Photo by Quinton Coetzee on Unsplash

I hear that phrase all the time, “Well, your time is valuable.” Actually, mine isn’t. Or, more precisely, it isn’t to anybody else but me. So, if I am putting a price on a writing job and charging by the hour, I need to determine what my time is worth (plus my skills for doing that job) and charge accordingly. I can’t expect someone else to know, care or even agree to the value of my time.

And therein lies the back-and-forth we get into with trying to get what we are worth for the time we spend working. And if you don’t have the price of your time and effort figured out before you start the job, you could be in for a rough time accounting for your payment at the end of it.

Just saying.

It’s the off-work hours’ time where I get my dander up the most about my time, or more precisely, my time being wasted.

Let me give you an example…

I recently was approached by a very good friend to write job for a company she worked for. A very big company. In addition to good pay for what would have amounted to consistent writing work (something a freelancer is always looking for), putting this company on my resume would have gone far in bolstering my reputation in the mainstream space (as a writer for erotica and mainstream content, I am ever aware of increasing my credentials in the non-adult space, since I have plenty in the adult space). So, over the course of a month, my buddy and I went back and forth, I filled out the necessary paperwork, and then got to work.

In the middle of writing my first article for my new employer, I had a question about payment, something I needed to have answered in order to do the job. It might rate as a minor consideration for some, but for me, it is a big deal in my little world and I needed to get an answer to my question.

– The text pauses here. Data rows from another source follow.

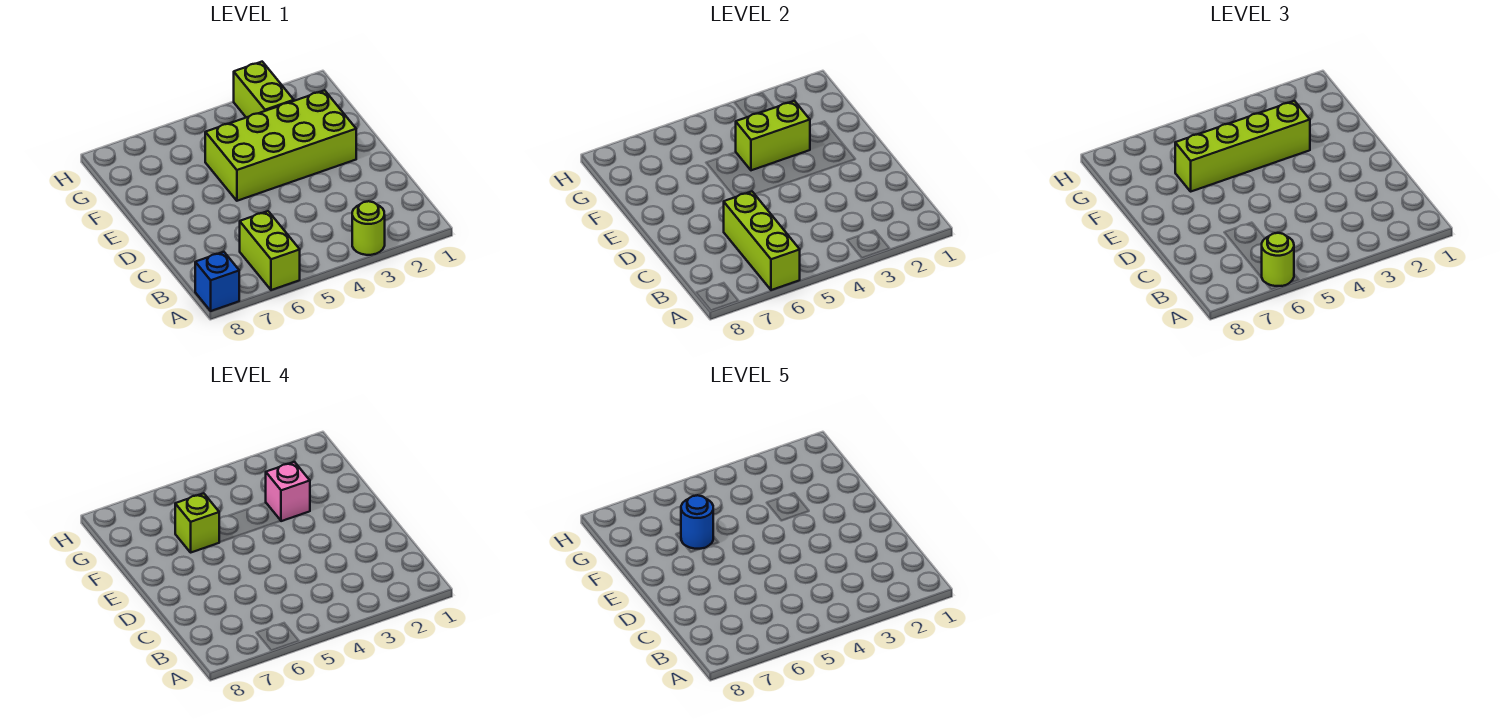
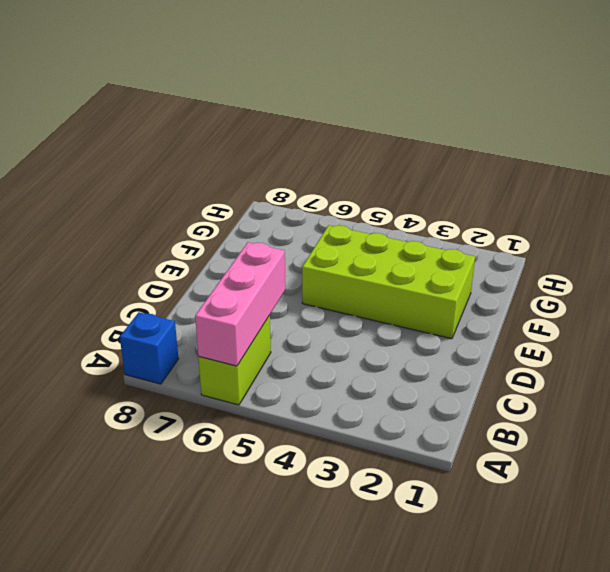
pink 1x3 brick [195,242,285,366] -> lime 1x3 brick [724,192,800,290]
none -> lime 1x1 round brick [352,201,385,255]
none -> lime 1x2 brick [234,62,294,117]
none -> lime 1x2 brick [736,101,810,170]

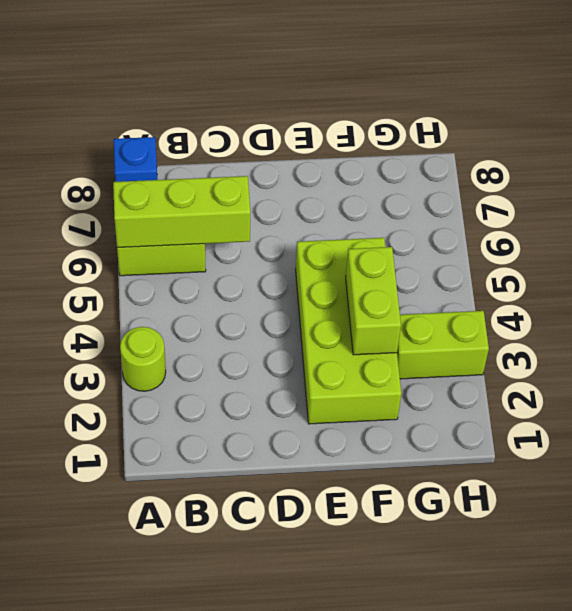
none -> lime 1x1 round brick [1262,233,1294,286]
none -> lime 1x4 brick [1175,101,1310,191]
none -> pink 1x1 brick [266,462,310,521]

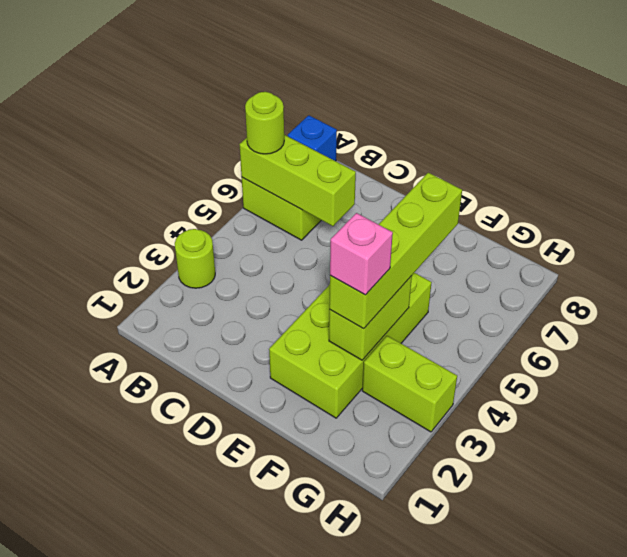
none -> lime 1x1 brick [175,493,219,552]
none -> blue 1x1 round brick [681,495,713,549]

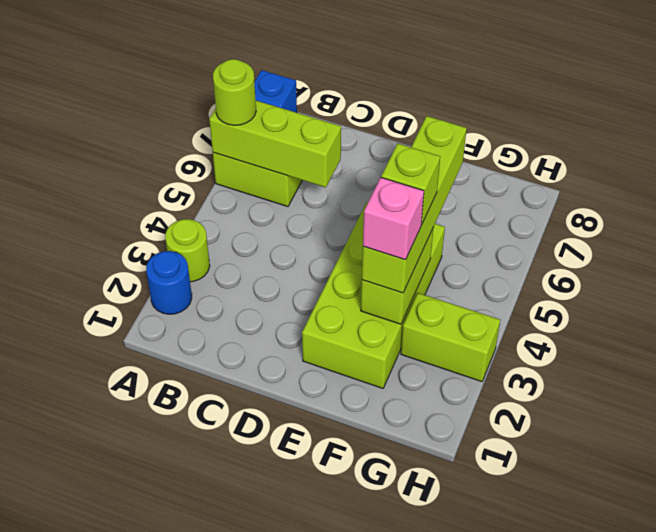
blue 1x1 round brick [146,251,192,314] -> blue 1x1 round brick moved to [681,495,713,549]
lime 1x1 brick [381,144,440,224] -> lime 1x1 brick moved to [175,493,219,552]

Now the company has no idea who I am other than I am a new freelancer who will be writing for them, and I was discreet enough not to mention my personal finances to anybody. Through my friend’s urging, I simply went through the proper channels to call and email the company bookkeeper about my question…which I did not even ask on voice mail or in email. And let me just add that in the correspondence I received from the company, that bookkeeper’s name, phone number, and email address were listed with her welcome to contact her for any questions that might arise.

Something did arise, and there I was getting in touch.

That was a week ago as I write this, and nobody has contacted me. My friend has as much contacted the company for me as she needed attention on another matter. And nobody has gotten back to her either. I needed and wanted this job. But if you can’t get the basics right, if you have no care to follow up, and if you don’t see the value in my time, not even time I am working for you, but the small amount of time we need to spend going back and forth on something, then do I really have the time (or energy) to work for you?

Maybe, it’s because they are a huge company, and I am really nobody in their corporate hierarchy? Maybe they just have terrible communications skills? Maybe…I have no idea why nobody got back to me. But I come to say this all the time; in a world where we can communicate faster, better, and on-the-go like never before, we are communicating worse.

So, if you do not have the time for me, in the most basics of the job I am trying to do for you, I fear how you won’t have time for me when more serious stuff arises;  questions on style, deadlines, content of what I am writing, etc.

I told my friend not to consider me for the job any further.